### [DESCRIPTION OF THE TASK]
Go through the material and return every line that contains the string "Funkturm".

### [EXTRACTED ENTRIES]
——————————

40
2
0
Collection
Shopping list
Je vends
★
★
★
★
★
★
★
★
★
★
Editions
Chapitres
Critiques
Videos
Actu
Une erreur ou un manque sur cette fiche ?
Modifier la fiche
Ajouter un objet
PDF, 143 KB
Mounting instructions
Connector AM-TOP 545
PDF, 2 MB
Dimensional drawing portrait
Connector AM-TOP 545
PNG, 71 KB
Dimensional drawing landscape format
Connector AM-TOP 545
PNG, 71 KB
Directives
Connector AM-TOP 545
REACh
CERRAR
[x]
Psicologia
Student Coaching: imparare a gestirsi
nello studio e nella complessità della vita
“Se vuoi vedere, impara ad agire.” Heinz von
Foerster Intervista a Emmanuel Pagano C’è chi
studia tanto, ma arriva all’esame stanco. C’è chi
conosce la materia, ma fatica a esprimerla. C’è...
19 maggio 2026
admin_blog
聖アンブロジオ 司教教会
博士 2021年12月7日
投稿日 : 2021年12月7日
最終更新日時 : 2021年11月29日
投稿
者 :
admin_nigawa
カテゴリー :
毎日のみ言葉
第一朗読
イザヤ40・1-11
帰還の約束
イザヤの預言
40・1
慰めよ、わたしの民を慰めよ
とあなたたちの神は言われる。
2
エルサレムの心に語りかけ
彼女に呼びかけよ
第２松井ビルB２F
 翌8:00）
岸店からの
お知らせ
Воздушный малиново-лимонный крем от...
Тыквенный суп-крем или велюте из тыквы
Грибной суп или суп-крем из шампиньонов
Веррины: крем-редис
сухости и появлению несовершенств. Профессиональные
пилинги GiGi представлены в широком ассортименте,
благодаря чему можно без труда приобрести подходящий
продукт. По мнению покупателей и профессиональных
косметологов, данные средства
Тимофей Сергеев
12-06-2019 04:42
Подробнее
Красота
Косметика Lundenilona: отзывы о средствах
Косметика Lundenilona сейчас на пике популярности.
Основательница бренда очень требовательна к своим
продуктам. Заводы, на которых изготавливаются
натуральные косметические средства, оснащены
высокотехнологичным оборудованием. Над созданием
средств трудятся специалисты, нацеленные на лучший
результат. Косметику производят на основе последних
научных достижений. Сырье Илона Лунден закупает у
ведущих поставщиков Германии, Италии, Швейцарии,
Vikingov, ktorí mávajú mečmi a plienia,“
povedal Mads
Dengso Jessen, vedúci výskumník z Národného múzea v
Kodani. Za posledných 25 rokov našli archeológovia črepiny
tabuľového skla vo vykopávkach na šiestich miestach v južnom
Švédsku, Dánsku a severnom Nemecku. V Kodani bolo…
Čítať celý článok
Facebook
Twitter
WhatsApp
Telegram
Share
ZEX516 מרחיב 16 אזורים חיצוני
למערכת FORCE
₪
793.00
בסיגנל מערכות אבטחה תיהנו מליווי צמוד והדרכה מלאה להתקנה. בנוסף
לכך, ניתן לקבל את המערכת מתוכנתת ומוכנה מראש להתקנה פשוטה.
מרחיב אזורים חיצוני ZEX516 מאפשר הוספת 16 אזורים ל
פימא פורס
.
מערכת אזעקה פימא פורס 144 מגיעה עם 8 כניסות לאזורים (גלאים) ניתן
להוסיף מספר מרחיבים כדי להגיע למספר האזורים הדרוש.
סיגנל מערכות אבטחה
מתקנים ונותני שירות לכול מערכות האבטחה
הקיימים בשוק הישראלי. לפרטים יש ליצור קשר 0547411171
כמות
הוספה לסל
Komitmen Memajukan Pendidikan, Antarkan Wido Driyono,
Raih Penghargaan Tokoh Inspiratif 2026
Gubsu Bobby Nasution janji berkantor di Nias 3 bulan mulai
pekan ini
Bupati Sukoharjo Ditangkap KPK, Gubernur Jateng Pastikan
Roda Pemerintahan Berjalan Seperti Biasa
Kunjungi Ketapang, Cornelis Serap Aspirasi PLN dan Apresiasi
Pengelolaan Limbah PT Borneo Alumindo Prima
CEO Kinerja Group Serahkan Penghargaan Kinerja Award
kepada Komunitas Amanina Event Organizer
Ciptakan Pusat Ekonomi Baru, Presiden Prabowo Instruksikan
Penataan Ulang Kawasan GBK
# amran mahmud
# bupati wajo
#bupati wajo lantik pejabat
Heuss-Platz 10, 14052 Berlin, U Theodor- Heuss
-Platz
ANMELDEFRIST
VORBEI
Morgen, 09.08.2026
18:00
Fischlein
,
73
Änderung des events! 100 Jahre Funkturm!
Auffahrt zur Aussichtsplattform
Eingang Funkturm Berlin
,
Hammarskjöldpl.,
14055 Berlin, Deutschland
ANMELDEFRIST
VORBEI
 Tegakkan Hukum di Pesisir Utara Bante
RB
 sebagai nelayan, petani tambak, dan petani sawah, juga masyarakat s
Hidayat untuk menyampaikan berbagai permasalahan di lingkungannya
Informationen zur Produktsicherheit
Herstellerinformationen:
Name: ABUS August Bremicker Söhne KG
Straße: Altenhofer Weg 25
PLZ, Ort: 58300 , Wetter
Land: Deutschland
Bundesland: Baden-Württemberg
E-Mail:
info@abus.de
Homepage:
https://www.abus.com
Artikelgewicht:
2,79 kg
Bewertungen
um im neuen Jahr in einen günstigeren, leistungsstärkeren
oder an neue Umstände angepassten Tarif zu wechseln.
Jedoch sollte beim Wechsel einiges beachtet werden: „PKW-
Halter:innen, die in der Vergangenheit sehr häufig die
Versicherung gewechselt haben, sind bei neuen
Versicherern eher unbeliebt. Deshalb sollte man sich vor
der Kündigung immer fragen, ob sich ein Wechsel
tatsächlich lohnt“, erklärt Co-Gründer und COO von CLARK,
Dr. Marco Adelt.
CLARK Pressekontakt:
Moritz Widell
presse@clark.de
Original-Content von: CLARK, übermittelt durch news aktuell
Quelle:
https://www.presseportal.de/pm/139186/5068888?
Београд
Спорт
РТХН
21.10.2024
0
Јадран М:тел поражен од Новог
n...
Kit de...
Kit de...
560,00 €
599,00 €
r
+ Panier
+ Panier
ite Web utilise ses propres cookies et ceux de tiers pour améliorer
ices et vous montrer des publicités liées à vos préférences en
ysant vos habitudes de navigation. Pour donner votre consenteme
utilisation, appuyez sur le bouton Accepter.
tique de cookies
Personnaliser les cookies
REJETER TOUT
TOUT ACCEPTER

——————————

### [RESPONSE]
Änderung des events! 100 Jahre Funkturm!
Eingang Funkturm Berlin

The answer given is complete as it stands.